This invention relates to predistortion circuits for radio frequency power amplifiers and more particularly to predistortion circuits utilizing ferrimagnetic materials.
Radio frequency (RF) power amplifiers for microwave communications systems are typically either traveling wave tube amplifiers (TWTA) or solid state power amplifiers (SSPA). Both amplifier types undesirably exhibit a phase shift to signal passage therethrough which changes as a function of input power. This change in phase shift is particularly undesirable in communications systems including satellite communications systems in that the change in phase shift causes signal distortion. Prior art attempts to reduce the change in phase shift by reducing input drive power and thus derating the power amplifier output power and by feedforward methods using an additional power amplifier for enhancing signal linearity are inefficient. Derating amplifier output power, given the usual requirement for a given operating output power level, is tantamount to using a larger TWTA or adding more SSPA power output stages, either of which is costly in hardware weight and volume. These methods require considerably more d.c. power and dissipation. For a satellite, this also requires more solar cells for sustaining the larger d.c. power load.
A device called a magnetostatic surface wave signal-to-noise enhancer has been reported in an article by the same name by S. N. Stitzer, J. D. Adam et al. in 1980 IEEE MTT-S International Microwave Symposium Digest, Washington, DC, May 28-30, 1980, (NY, USA:IEEE 1980), pp. 238-240 and in an article entitled "A Magnetostatic Wave Signal-to-Noise Enhancer" by J. D. Adam and S. N. Stitzer in Applied Physics Letters, Vol. 36(6), Mar. 15, 1980, pp. 485-487. The signal-to-noise enhancer is a passive two port device which performs the function opposite that of a frequency selective microwave ferrite power limiter. In the enhancer strong (high powered) incoming signals are attenuated 20 to 30 dB less than are weak signals.

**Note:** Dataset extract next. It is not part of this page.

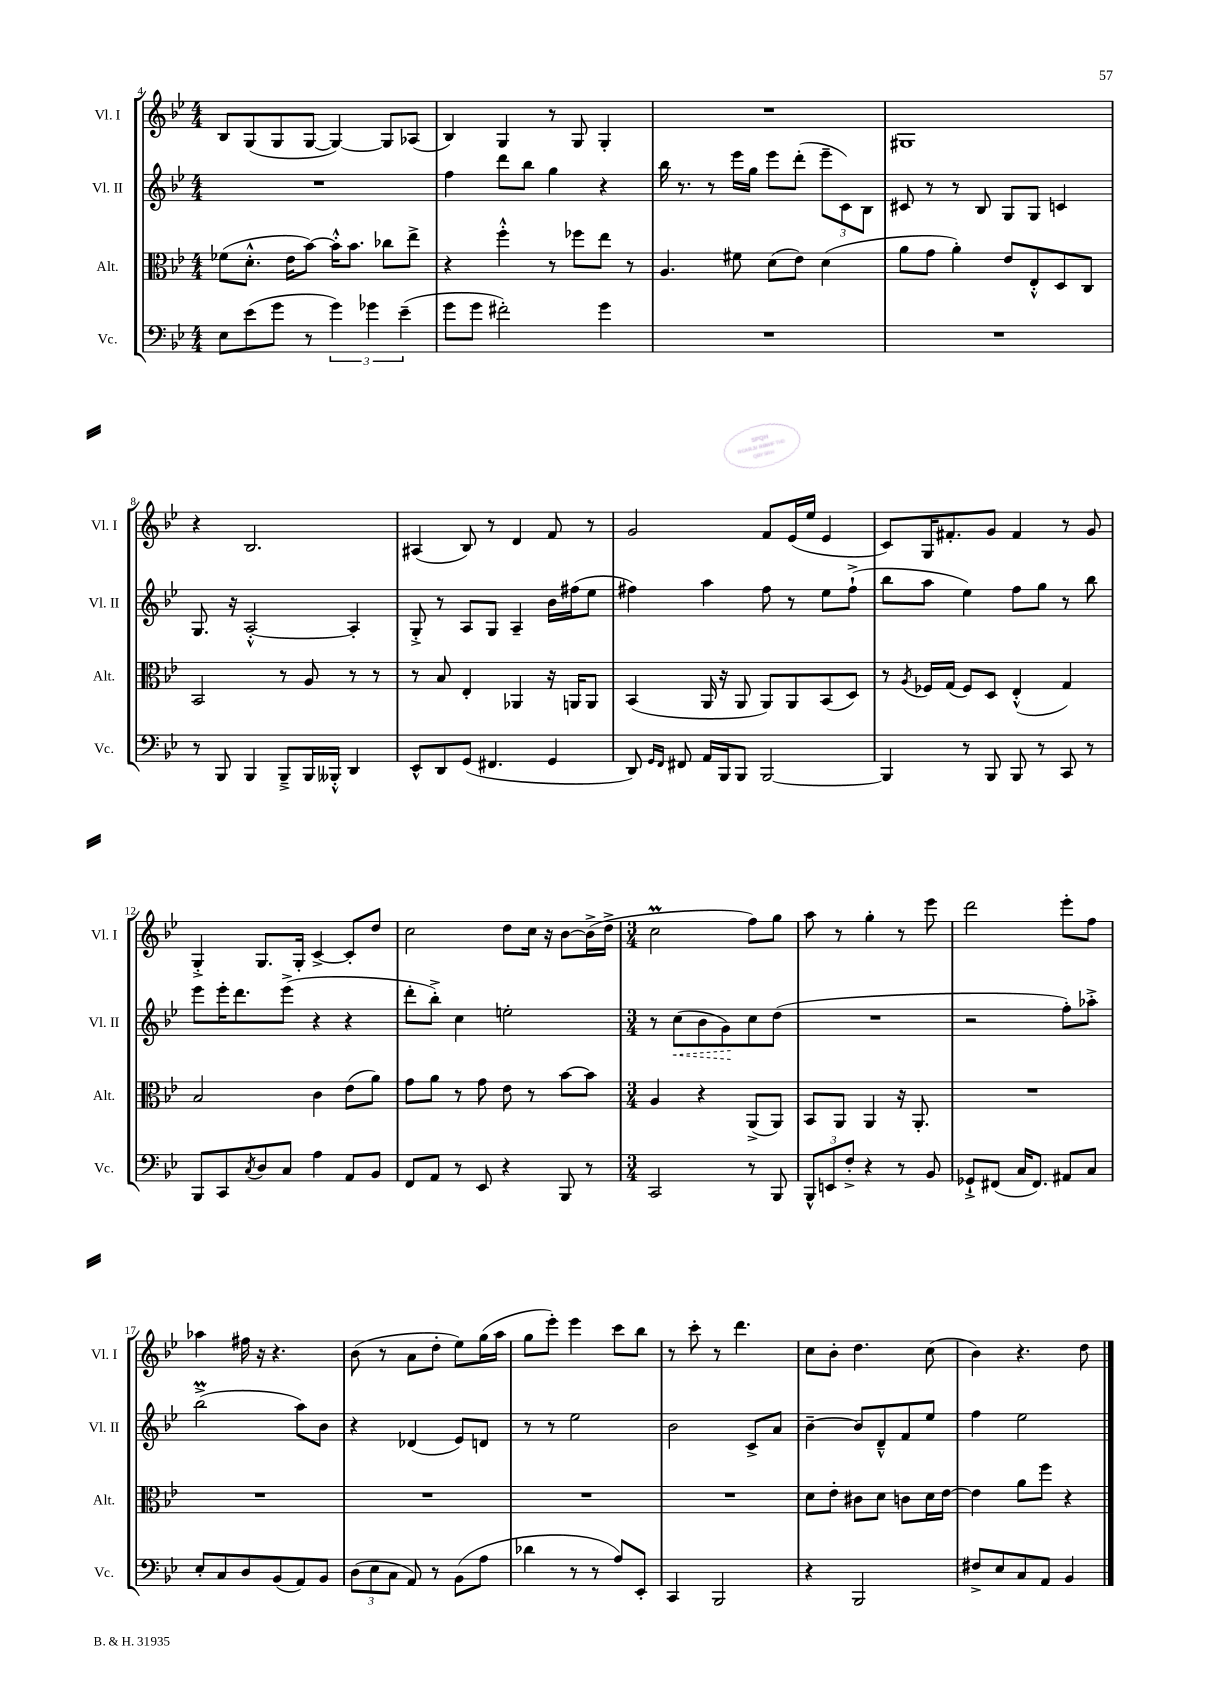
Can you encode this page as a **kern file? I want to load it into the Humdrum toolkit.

Such a device also has the normally undesirable property of phase shifting the signal passing therethrough by an amount which is a function of input power. This undesirable property is illustrated in a final report by the aforementioned Adams and Stitzer entitled "Magnetostatic Surface Wave Signal-to-Noise Enhancer" dated October 1980 and available from Defense Technical Information Center, Cameron Station, Alexandria, VA 22314, as Manual No. ADB054545. In FIG. 30B, page 39 thereof from which FIG. 6 of the instant application is an approximation, a series of relative phases at different input power levels and different frequencies are illustrated. From a review of that FIG. 30B and accompanying text it is understood that expected operation of the enhancer is over a wide bandwidth about a center frequency at various input power levels. At frequencies lower than the center frequency, there is a phase shift in one direction which changes as a function of input power and at frequencies higher than the center frequency there is a phase shift which changes in the opposite direction as a function of input power. Such phase shift changes, while not desired, are tolerated in the enhancer operation. The present invention, rather than merely tolerating the change in phase shift with input power, utilizes such change in phase shift as a function of input power for purposes of linearizing the system.